NO POSTS FOR FORMER REBELS                                           
As street vendors sold copies of the new government list in the busy city centre, rumours circulated that two ministers had been appointed from the former CNDP rebels -- Rwandan-backed Congolese Tutsis who expected roles as part of a peace agreement that ended fighting in eastern Congo.  

The prime minister's office said there were no posts for the former rebels whose units have been integrated into the national army -- a fact likely to anger CNDP officials.                                           

Key posts allotted to the main opposition party PALU, including that of prime minister Adolphe Muzito and mining minister Martin Kabwelelu, remained in PALU hands -- evidence that their pact with the ruling party remains intact.                                           

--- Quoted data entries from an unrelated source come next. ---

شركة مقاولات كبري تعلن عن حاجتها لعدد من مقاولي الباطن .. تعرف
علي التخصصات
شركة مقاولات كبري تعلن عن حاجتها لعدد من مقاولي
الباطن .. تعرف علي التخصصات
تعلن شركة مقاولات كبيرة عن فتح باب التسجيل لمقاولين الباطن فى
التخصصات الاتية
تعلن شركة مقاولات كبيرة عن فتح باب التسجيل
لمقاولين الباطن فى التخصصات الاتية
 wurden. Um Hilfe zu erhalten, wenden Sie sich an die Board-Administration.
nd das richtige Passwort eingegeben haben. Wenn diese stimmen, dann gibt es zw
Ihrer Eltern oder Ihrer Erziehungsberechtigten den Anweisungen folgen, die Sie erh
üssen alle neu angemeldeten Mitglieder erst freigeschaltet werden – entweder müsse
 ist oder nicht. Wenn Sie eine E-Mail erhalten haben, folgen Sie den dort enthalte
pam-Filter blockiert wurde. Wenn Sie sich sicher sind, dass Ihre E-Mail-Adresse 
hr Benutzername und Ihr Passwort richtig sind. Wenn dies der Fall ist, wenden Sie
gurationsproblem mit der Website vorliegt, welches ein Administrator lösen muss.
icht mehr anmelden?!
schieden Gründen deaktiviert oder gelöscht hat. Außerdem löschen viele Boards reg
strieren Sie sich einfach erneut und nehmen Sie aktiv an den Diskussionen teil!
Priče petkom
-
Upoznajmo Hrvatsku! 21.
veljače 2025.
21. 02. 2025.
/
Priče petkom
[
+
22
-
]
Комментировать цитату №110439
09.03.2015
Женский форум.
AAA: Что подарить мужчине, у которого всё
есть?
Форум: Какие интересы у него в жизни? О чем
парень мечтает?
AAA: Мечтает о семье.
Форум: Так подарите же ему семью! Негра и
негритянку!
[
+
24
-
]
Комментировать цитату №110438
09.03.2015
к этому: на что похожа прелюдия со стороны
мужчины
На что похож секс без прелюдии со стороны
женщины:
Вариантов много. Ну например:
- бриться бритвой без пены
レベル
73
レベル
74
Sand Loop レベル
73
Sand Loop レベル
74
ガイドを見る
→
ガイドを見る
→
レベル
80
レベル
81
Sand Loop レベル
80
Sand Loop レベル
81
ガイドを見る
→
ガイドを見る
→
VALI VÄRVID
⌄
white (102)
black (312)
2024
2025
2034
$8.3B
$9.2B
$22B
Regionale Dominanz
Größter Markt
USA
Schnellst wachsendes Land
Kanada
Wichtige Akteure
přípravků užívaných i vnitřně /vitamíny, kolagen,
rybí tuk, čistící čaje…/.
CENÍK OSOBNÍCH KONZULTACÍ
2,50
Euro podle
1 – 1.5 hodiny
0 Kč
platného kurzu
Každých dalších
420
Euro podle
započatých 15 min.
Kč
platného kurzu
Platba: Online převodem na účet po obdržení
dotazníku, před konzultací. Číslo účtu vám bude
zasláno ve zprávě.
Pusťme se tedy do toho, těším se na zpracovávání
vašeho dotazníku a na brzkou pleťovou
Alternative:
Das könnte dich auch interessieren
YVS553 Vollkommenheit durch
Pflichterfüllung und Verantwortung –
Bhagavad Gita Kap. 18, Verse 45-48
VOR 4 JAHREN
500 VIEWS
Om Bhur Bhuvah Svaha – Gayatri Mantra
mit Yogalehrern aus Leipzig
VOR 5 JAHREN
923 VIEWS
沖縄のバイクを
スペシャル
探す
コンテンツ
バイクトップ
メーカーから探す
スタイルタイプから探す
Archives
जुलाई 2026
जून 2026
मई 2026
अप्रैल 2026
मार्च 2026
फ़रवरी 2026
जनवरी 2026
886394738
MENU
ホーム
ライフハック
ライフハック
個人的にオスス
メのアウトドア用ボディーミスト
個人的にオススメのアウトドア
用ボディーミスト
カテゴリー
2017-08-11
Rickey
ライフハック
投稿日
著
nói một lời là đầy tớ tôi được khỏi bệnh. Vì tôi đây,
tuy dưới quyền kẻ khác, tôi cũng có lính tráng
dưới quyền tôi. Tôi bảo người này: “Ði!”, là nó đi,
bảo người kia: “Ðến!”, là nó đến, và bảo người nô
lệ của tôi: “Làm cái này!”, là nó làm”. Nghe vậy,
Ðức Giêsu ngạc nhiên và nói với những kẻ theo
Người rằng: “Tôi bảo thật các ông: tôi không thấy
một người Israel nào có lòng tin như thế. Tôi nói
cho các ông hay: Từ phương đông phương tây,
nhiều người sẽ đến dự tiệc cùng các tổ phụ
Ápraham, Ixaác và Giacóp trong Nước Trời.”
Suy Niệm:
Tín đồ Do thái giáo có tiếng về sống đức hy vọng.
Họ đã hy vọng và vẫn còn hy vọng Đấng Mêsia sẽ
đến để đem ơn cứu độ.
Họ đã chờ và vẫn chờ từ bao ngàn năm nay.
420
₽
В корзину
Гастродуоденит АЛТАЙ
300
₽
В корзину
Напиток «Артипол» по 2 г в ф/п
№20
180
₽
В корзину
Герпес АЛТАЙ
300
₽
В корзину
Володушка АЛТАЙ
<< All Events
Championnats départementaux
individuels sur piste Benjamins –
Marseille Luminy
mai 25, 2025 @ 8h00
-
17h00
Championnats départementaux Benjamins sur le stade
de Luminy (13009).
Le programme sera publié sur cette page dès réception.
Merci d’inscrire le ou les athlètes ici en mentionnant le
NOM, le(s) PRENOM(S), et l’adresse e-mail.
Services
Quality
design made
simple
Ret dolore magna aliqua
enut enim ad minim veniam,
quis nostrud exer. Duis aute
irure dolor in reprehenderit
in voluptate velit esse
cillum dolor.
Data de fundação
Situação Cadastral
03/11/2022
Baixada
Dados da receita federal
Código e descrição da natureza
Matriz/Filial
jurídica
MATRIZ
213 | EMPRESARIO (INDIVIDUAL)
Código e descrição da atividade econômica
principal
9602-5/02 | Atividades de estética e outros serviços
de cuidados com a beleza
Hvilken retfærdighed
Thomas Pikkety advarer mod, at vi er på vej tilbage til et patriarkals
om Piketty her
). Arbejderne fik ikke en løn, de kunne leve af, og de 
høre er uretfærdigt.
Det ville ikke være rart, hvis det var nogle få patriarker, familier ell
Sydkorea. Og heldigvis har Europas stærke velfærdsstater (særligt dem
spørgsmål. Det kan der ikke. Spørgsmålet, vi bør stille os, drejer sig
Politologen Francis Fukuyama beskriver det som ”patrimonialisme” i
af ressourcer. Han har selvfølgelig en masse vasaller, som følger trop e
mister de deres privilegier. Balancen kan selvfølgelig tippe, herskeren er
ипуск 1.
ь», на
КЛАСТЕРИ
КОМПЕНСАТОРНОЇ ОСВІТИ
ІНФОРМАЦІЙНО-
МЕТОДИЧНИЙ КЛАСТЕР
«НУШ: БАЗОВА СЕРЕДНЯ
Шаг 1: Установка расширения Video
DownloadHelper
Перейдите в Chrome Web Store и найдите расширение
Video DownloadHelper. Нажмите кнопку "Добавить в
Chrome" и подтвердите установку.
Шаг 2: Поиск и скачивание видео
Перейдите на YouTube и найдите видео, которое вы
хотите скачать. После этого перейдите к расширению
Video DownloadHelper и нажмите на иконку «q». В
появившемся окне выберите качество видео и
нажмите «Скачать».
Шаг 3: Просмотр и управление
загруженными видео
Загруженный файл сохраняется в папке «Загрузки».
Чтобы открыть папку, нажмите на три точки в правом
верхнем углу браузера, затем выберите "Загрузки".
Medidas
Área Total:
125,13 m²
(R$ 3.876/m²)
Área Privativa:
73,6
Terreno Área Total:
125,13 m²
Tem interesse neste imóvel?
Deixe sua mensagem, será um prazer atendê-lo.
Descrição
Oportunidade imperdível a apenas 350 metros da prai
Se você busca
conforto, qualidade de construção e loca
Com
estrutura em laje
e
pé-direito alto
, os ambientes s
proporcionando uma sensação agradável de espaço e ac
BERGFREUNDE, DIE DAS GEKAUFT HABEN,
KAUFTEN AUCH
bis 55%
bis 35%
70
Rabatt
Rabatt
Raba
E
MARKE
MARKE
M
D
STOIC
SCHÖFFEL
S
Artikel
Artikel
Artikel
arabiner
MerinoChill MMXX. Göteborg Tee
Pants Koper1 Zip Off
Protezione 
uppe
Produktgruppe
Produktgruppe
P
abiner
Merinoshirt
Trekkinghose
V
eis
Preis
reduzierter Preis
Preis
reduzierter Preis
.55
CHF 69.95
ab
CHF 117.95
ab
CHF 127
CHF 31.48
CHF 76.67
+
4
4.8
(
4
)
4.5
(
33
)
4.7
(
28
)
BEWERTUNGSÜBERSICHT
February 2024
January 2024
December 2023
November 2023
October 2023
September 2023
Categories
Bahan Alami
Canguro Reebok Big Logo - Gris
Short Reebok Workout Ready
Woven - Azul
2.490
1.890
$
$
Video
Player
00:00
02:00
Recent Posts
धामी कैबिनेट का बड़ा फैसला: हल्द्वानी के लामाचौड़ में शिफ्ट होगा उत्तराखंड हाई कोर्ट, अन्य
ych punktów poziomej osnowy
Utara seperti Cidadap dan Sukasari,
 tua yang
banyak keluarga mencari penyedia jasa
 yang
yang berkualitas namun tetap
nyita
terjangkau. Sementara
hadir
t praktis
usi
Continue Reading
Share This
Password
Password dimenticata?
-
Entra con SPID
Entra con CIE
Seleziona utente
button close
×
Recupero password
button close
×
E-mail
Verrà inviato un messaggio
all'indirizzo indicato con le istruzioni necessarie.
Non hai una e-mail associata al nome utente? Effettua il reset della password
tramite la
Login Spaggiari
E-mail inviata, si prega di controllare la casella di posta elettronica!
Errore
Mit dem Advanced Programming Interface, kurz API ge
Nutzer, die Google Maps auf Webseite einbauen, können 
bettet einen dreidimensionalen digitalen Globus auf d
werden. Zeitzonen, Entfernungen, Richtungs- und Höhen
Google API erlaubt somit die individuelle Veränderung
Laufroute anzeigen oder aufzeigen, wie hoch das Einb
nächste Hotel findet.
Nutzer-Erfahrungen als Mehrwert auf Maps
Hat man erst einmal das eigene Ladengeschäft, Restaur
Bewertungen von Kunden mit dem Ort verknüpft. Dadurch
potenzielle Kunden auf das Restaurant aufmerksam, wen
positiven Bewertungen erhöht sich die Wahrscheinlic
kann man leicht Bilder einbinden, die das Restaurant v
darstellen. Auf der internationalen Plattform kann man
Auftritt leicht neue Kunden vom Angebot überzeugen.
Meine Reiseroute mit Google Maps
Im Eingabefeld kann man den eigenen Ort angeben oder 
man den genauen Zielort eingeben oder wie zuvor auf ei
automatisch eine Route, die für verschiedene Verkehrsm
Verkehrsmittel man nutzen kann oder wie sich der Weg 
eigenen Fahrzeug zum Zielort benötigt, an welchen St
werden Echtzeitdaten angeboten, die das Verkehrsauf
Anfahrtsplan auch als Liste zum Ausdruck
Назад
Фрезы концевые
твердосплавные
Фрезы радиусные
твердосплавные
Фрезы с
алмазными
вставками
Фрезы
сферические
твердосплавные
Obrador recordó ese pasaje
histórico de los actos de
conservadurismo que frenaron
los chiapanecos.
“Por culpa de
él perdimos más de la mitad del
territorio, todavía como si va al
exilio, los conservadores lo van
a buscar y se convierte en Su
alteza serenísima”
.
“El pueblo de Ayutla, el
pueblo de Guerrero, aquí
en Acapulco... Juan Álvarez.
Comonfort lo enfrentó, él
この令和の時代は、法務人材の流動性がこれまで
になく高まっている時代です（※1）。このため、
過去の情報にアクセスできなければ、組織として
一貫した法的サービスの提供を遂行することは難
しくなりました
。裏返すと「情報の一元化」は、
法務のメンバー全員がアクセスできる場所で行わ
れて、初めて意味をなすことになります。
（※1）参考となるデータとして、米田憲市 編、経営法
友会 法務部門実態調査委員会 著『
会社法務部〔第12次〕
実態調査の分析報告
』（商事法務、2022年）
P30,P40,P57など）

Most other opposition parties represented in the cabinet already fall under an umbrella group, Alliance for the Presidential Majority (AMP), which supports Kabila's government.

Nzanga Mobutu, son of dictator Mobutu Sese Seko under whose 32-year rule corruption strangled the nation, moved to vice prime minister for work, from vice prime minister for basic social needs. 

The country is still recovering from the global slowdown which halted copper mining and hit the foreign exchange reserves, and from a 1998-2003 war and decades of corruption. There is still fighting in parts of the east and north.